Memory as a first-class concern. Long-term, structured memory — not just extended context windows — is increasingly recognized as essential for agents that must operate over extended time horizons. The surveys consistently identify memory as one of the least developed and most important capabilities.
The protocol standardization imperative. As agents proliferate, the need for standardized communication between them becomes urgent. The surveys note the emergence of MCP, ACP, and A2A as competing standards, each addressing different layers of the interoperability stack.

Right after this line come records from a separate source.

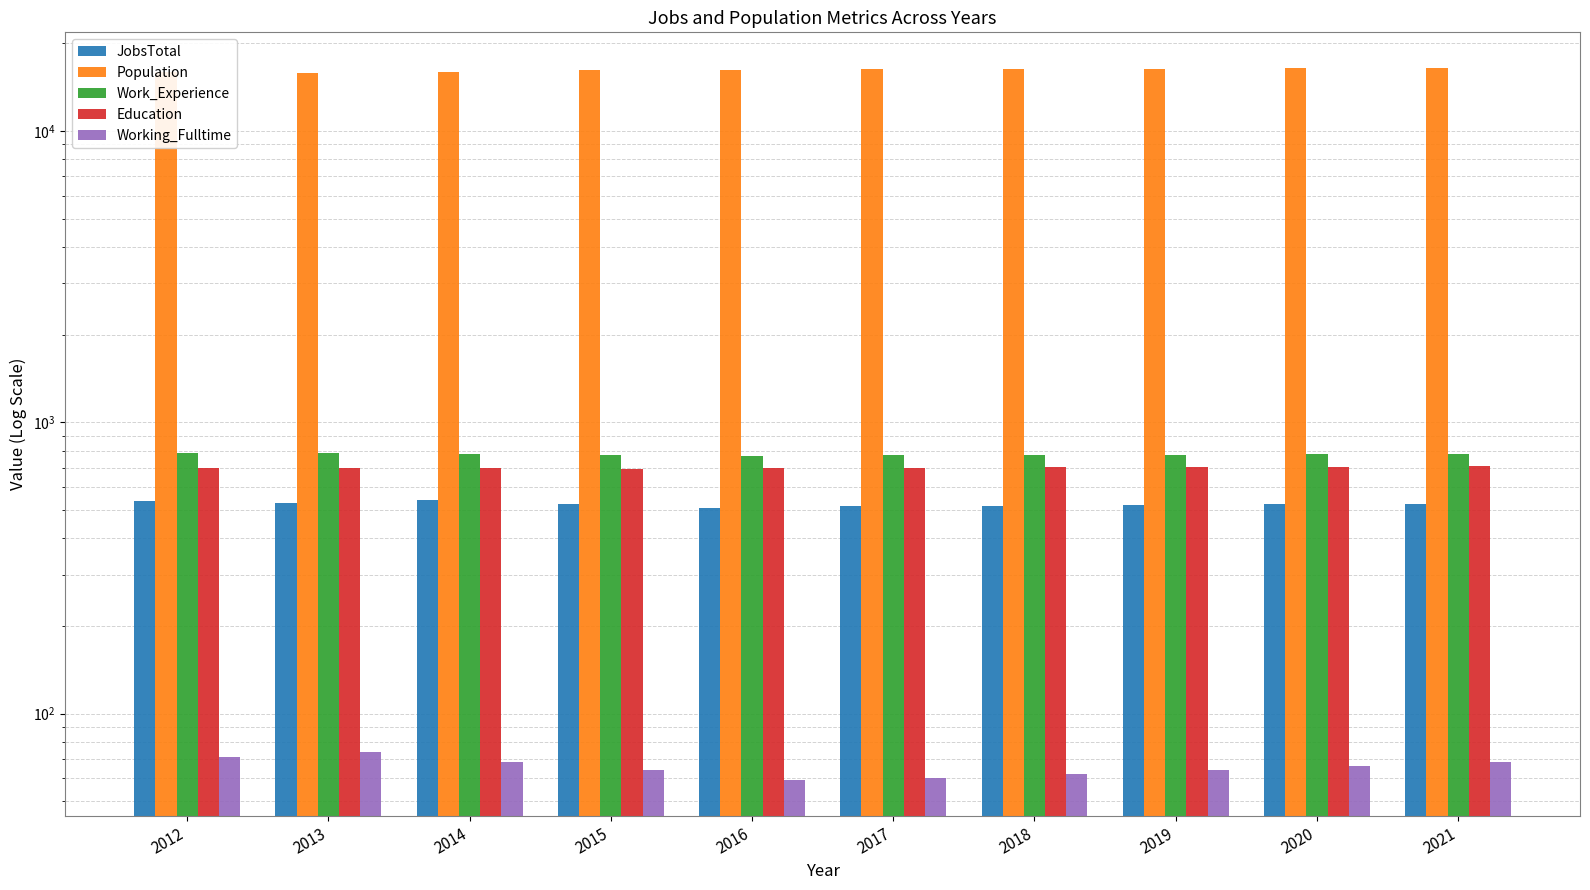

Reading left to right, extract all data points from this chart.

JobsTotal: 2012=536	2013=529	2014=540	2015=526	2016=509	2017=515	2018=517	2019=520	2020=523	2021=525
Population: 2012=15927	2013=15804	2014=16015	2015=16173	2016=16279	2017=16302	2018=16348	2019=16393	2020=16438	2021=16483
Work_Experience: 2012=786	2013=784	2014=778	2015=773	2016=769	2017=771	2018=772	2019=774	2020=776	2021=778
Education: 2012=696	2013=700	2014=700	2015=694	2016=696	2017=699	2018=701	2019=703	2020=705	2021=707
Working_Fulltime: 2012=71	2013=74	2014=68	2015=64	2016=59	2017=60	2018=62	2019=64	2020=66	2021=68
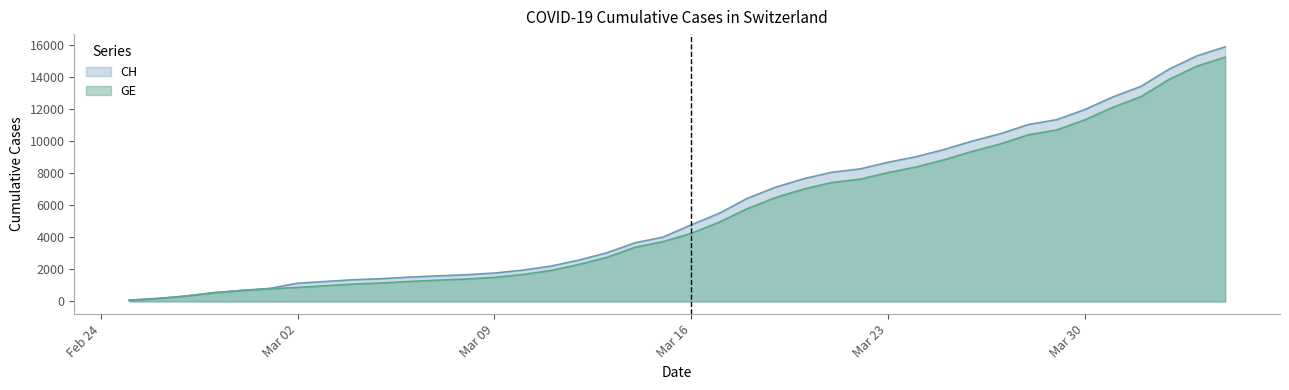

True or false: CH and GE cross at least once.

False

Safety and evaluation as bottlenecks. The gap between what agents can do and our ability to verify that they do it safely and correctly is widening. Both surveys flag this as perhaps the most pressing challenge facing the field.
The Architecture Question
What does a complete autonomous agent architecture actually look like? The emerging consensus suggests several essential components: a reasoning core (the LLM itself, enhanced with chain-of-thought and reflection capabilities), a memory system (combining short-term working memory with long-term episodic and semantic storage), a tool interface (standardized protocols for invoking external capabilities), a planning module (decomposing goals into executable steps), and an evaluation mechanism (assessing whether actions achieved their intended outcomes).
The debate is not whether these components are needed but how they should be composed. Should agents follow a centralized architecture where a single planner orchestrates specialized workers? Or should they adopt a decentralized design where peer agents negotiate and collaborate? The evidence suggests that the answer depends on the domain — centralized architectures suit well-defined workflows, while decentralized designs better handle open-ended, multi-stakeholder environments.
Open Questions
The surveys collectively identify several frontiers. How do we build agents that reason reliably under uncertainty rather than defaulting to confident-sounding but incorrect responses? How do we create evaluation frameworks that evolve as fast as the agents they assess? And how do we ensure that the growing autonomy of AI agents remains aligned with human intentions, particularly as agents begin to operate in chains where no single human oversees the full workflow?
Looking Forward
The rapid maturation of the survey literature itself signals that the field is transitioning from exploration to consolidation. The foundational architectural patterns are becoming clear. The next phase will be defined not by novel architectures but by reliable engineering — building agents that work consistently, safely, and efficiently in production environments where the consequences of failure are real.
References
Ferrag, M. A., Tihanyi, N., & Debbah, M. (2025). From LLM reasoning to autonomous AI agents: A comprehensive review. arXiv preprint, arXiv:2504.19678.
Yehudai, A., Eden, L., Li, A., Uziel, G., Zhao, Y., Bar-Haim, R., Cohan, A., & Shmueli-Scheuer, M. (2025). Survey on evaluation of LLM-based agents. arXiv preprint, arXiv:2503.16416.